ABOUT THIS TASK - Please retype the listing exactly as it appears, skipping each picture.

● ● ● ●

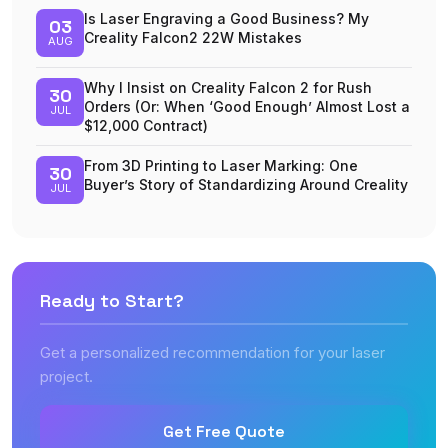
Is Laser Engraving a Good Business? My
03
Creality Falcon2 22W Mistakes
AUG
Why I Insist on Creality Falcon 2 for Rush
30
Orders (Or: When ‘Good Enough’ Almost Lost a
JUL
$12,000 Contract)
From 3D Printing to Laser Marking: One
30
Buyer’s Story of Standardizing Around Creality
JUL
Ready to Start?
Get a personalized recommendation for your laser
project.
Get Free Quote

● ● ● ●

SOLUTION TO THIS TASK -
Is Laser Engraving a Good Business? My
03
Creality Falcon2 22W Mistakes
AUG
Why I Insist on Creality Falcon 2 for Rush
30
Orders (Or: When ‘Good Enough’ Almost Lost a
JUL
$12,000 Contract)
From 3D Printing to Laser Marking: One
30
Buyer’s Story of Standardizing Around Creality
JUL
Ready to Start?
Get a personalized recommendation for your laser
project.
Get Free Quote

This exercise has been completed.